Developer Wesgroup Properties is building what’s believed to be Canada’s first industrial design utilizing a ramp to connect a standard distribution centre at ground level with several small-bay tenants on a second level.
The City of Coquitlam, in Metro Vancouver, approved in 2021 the development permit for the light industrial project at the southeast corner of King Edward Street and United Boulevard, on historic industrial land on the Fraser River floodplain.
Wesgroup purchased the six-acre site more than 30 years ago and began the rezoning process five years ago, after evaluating its target market.
The two-level project, scheduled to complete in 2024, is in pre-leasing for the 125,000-square-foot distribution space and the 19 light industrial tenants on the 60,000-square-foot second level. The project, called Elevate, includes 18,000 square feet of mezzanine and 174 parking stalls, plus another 67 parking stalls on the second level.
“At the start of the process, the obvious answer was just a single-level distribution facility of about 120,000 square feet,” said Derick Fluker, Wesgroup’s senior vice-president, acquisitions and asset management. “In the same neighbourhood, we also owned a multi-tenant small-bay industrial building that did extremely well, with very low vacancy. Whether a good market or a bad market, it always did well.
“Basically, we were looking at the options — and someone said, ‘Can’t we do both?’ That was how it all started. That was the genesis of it, looking at two different product types and deciding to do both.”
Elevate to have truck ramp, freight elevator
It made sense because a traditional industrial building has a flat roof with plenty of wasted space and multi-level industrial is already common in Asia, said Fluker.
When multi-level does get built for small tenants, such as the buildings around Clark Drive in the City of Vancouver, it typically depends on a freight elevator. That design is a bit of a compromise for the upper-floor tenants, said Fluker.
Elevate, which is north of Beedie Living’s proposed massive mixed-use master-planned Fraser Mills Waterfront Village Centre, will allow for class-B trucks such as cube vans for the 19 tenants on the second level. Fluker said they couldn’t go any higher with a design like this one on such a relatively compact site.
What sets the design apart is the combination of tenant types and modes of access: a big-bay distribution tenant on the main level with small-bay tenants on the upper level, connected by both a vehicle ramp and freight elevator.
Wesgroup has not yet begun leasing and Fluker and the brokers at CBRE expect to have a better sense of lease rates in a few more months.
“The industrial market has increased month by month, as have construction costs, so we have not set lease rates yet,” said Fluker. “I don’t think anyone has ever seen the market increase at the rate it has over the past two years.
“There’s a lack of supply and a shortage of leased product in the market as many developers have pivoted toward building strata projects that are more profitable in the short term but have resulted in increased pressure on lease rates.
“New development will increasingly be the redevelopment of under-utilized sites. I expect many developers, including us, will evaluate the multi-level option on a site-by-site basis, now that lease rates are approaching $20 per square foot. How widespread multi-level becomes will depend on lease rates continuing to increase and construction costs stabilizing.”

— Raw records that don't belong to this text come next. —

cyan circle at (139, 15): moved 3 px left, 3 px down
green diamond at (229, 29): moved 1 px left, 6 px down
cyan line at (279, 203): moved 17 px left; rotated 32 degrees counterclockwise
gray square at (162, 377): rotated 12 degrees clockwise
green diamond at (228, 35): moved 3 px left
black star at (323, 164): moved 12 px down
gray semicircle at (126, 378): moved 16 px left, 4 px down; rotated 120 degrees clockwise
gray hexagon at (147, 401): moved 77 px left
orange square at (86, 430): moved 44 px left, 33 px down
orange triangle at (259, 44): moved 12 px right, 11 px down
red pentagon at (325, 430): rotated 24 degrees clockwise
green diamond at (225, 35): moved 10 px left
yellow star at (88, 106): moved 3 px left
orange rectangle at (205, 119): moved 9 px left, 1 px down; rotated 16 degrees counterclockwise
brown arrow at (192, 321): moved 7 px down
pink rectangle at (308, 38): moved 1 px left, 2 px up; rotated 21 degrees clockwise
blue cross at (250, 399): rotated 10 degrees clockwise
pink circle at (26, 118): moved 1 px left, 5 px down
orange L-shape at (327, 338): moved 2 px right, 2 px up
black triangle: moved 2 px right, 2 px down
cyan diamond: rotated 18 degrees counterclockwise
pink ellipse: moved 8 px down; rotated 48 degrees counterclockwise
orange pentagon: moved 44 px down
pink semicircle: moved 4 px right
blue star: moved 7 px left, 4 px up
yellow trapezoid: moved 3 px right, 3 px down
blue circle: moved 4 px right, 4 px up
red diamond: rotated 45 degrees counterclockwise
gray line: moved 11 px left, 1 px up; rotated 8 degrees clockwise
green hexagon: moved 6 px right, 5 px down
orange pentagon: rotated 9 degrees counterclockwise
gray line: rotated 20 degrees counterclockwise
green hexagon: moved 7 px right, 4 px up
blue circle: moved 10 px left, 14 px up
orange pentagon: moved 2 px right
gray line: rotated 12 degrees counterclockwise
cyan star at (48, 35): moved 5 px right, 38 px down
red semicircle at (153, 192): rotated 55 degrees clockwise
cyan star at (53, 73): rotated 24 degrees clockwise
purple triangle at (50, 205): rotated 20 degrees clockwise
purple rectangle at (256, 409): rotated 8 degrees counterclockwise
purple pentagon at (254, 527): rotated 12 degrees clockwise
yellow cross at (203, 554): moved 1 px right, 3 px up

Strong pre-leasing interest
CBRE executive vice-president Chris MacCauley said he’s receiving more interest than expected at this pre-leasing stage. He said they’ll lease Elevate’s main floor first and demand is so high he believes it will go quickly.
The ground floor could be configured for more than one tenant, but he expects to lease to a big national tenant looking to enter the market or expand. For example, that tenant could easily be in the distribution e-commerce sector.
The second-floor units will draw from the local light industrial sector, servicing businesses north of the Fraser River, from Vancouver to Port Coquitlam.
“We’re a little early to talk about leasing, but it’s been very positive,” said MacCauley. “Typically you don’t have people committing to buildings more than a year out, but because of such supply constraints we’re getting a lot of interest, even though we’re two years away.”
Because it involves a ramp and small bays on top of another level, the site is more complicated and more costly and will take longer to develop than a traditional one-level distribution facility.
“Municipalities and government agencies want you to densify and do multi-level industrial, but it’s not as simple as having one floor on top of the other. There are so many technical nuances when you develop these types of projects,” said MacCauley. “It impacts everything.”
Elevate’s freight elevator is a back-up assurance in case the ramp is out of service for any reason. MacCauley said such redundancies are key marketing features for businesses that rely on moving goods in and out without costly delays.